Friday, January 29, 2010

Visual Memos in Qualitative Research: Part II

On January 4, 2010 I blogged about Visual Memos.  I shared a visual memo that had evolved as I was thinking about the distinction between academic prose and the journal prose (see earlier blogs on "The Journal Project"--a study of my journals from 2006-2008).  That was what I would call an "emergent interpretation" memo.  In Part II, I'd like to think about the use of visual memos in a different way--for a memo that is not a reminder about one point in time, but looks over a series of events to make sense of them.

This visual memo is titled "Evolution of an Image".  It's genesis was rereading a journal entry from December 2007 about the cancer of a dear friend... and then linking this entry to art experiences and finally back to the art and the life/death of the individual I am writing about.  The individual I am writing about has now passed away.  I am saddened by his death, but glad to be able to share with you about his impact on my thinking...and (and this would give him a chuckle)...his impact on my methodological thinking!  In sharing the visual memo with you in digital form it gives me a chance to annotate it electronically.

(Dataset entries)

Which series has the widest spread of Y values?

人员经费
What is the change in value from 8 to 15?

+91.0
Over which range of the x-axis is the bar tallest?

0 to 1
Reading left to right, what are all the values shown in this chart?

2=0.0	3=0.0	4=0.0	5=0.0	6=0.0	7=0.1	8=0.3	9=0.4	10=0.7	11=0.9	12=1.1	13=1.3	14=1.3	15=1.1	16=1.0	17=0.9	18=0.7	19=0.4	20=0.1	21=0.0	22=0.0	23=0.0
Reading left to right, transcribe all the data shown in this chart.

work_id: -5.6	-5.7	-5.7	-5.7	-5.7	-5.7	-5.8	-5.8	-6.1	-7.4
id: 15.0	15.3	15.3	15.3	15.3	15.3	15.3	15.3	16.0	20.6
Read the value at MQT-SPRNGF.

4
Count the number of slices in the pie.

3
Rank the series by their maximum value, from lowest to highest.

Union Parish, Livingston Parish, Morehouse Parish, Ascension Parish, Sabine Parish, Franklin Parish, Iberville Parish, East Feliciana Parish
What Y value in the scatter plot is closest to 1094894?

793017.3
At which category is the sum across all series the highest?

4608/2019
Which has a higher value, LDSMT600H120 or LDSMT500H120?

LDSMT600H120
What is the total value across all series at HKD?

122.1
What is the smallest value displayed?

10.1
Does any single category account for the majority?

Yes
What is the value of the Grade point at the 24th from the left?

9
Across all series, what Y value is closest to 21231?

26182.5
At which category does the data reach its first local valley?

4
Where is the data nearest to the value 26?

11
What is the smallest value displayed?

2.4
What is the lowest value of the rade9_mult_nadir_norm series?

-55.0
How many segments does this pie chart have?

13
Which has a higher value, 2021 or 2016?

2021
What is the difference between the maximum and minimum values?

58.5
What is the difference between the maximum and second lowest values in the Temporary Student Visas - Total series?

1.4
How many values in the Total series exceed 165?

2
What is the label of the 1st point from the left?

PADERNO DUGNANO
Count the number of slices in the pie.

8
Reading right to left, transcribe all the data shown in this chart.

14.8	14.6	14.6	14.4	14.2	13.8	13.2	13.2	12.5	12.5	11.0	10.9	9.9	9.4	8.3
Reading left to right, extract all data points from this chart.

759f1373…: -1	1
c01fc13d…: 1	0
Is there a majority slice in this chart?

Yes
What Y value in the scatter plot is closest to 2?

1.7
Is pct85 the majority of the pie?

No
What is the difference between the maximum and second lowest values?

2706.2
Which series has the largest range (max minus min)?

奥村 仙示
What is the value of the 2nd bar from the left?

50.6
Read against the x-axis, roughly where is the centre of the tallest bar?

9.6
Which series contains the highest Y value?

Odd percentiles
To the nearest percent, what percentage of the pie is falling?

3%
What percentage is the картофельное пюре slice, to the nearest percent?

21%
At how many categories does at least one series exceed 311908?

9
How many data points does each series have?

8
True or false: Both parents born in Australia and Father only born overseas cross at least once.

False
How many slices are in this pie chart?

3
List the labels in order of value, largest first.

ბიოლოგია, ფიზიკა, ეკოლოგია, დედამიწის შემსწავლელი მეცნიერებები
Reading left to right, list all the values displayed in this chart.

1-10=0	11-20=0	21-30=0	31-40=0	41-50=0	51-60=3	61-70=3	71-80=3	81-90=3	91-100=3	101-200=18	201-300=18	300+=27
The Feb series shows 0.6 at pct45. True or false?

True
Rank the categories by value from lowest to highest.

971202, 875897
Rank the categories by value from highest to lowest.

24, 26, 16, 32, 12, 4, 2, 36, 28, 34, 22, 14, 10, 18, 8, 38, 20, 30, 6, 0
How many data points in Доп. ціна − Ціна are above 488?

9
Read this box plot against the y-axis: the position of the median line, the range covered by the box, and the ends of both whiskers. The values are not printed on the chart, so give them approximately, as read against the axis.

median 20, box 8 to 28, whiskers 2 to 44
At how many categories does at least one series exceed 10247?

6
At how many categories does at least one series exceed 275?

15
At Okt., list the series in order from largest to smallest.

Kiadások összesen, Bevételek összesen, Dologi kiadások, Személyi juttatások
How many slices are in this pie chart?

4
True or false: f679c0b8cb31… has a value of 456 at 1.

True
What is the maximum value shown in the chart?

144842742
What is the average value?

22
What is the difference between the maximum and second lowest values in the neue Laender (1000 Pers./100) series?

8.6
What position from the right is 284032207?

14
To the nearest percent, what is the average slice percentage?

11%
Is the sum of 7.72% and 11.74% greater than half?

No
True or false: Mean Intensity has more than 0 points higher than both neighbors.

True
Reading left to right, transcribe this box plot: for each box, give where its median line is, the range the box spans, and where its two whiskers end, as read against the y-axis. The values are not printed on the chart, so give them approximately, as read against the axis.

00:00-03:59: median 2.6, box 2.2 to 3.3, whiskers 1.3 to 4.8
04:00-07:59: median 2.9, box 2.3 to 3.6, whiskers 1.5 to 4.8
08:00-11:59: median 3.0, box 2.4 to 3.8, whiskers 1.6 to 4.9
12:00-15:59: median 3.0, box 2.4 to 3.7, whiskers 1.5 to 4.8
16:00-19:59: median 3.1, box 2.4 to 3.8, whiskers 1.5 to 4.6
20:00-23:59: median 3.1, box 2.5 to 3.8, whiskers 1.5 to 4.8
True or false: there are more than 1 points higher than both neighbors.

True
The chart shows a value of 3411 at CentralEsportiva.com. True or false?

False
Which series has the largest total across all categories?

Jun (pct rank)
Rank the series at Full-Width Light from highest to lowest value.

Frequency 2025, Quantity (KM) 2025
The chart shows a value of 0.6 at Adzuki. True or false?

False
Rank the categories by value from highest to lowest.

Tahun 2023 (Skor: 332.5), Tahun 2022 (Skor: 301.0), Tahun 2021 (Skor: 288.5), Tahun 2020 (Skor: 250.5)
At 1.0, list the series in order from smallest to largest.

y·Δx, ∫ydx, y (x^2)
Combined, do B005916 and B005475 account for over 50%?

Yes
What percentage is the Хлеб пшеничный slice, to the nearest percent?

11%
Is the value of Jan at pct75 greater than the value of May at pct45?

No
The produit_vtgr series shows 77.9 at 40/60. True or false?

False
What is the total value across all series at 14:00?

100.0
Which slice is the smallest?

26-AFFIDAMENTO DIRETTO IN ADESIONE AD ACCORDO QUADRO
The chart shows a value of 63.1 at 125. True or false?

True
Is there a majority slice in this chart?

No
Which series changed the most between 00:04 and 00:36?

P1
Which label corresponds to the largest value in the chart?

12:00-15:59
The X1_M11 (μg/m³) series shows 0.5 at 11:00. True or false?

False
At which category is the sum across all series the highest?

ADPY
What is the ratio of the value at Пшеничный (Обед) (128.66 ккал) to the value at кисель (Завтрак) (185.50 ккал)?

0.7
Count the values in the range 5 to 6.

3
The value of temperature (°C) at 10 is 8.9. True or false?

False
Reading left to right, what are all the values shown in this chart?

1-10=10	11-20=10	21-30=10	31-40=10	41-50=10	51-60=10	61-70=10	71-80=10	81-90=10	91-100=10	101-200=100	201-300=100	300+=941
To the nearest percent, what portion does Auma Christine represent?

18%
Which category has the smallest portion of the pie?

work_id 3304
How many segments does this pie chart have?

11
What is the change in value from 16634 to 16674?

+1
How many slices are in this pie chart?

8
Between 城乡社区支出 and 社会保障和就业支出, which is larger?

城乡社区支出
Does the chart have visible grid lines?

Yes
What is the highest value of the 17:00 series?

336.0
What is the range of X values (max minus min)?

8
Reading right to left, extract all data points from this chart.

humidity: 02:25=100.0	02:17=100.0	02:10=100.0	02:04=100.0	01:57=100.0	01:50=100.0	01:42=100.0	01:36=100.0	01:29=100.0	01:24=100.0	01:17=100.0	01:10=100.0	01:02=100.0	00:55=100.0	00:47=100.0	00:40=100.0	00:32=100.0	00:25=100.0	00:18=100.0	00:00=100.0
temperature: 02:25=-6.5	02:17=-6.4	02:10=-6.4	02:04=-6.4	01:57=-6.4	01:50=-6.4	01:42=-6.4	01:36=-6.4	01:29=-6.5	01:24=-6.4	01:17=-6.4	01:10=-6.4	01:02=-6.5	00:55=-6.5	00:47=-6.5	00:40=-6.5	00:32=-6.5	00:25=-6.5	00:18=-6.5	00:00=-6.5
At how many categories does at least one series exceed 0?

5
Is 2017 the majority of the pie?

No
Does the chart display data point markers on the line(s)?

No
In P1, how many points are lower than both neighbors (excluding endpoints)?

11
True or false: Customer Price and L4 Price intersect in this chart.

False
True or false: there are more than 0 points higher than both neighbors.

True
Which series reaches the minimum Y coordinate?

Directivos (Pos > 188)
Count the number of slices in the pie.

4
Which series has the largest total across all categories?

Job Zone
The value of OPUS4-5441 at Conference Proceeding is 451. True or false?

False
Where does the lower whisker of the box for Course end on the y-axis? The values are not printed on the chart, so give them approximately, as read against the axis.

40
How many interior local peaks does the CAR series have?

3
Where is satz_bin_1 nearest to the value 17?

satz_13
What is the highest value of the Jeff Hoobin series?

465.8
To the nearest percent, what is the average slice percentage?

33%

EXERCISES:
a) Summarize the blog post on visual memos in two sentences.
b) In the blog post on visual memos, which years do the journals studied in "The Journal Project" cover?

EXPECTED RESPONSES:
a) This second part on visual memos in qualitative research follows a January 4, 2010 post that shared an "emergent interpretation" memo on academic prose versus journal prose. It turns to a memo titled "Evolution of an Image," which began with rereading a December 2007 journal entry about a dear friend's cancer and links that entry to art experiences and back to the art and the life and death of a man the writer is writing about, who has since passed away.

b) The journals cover 2006 to 2008.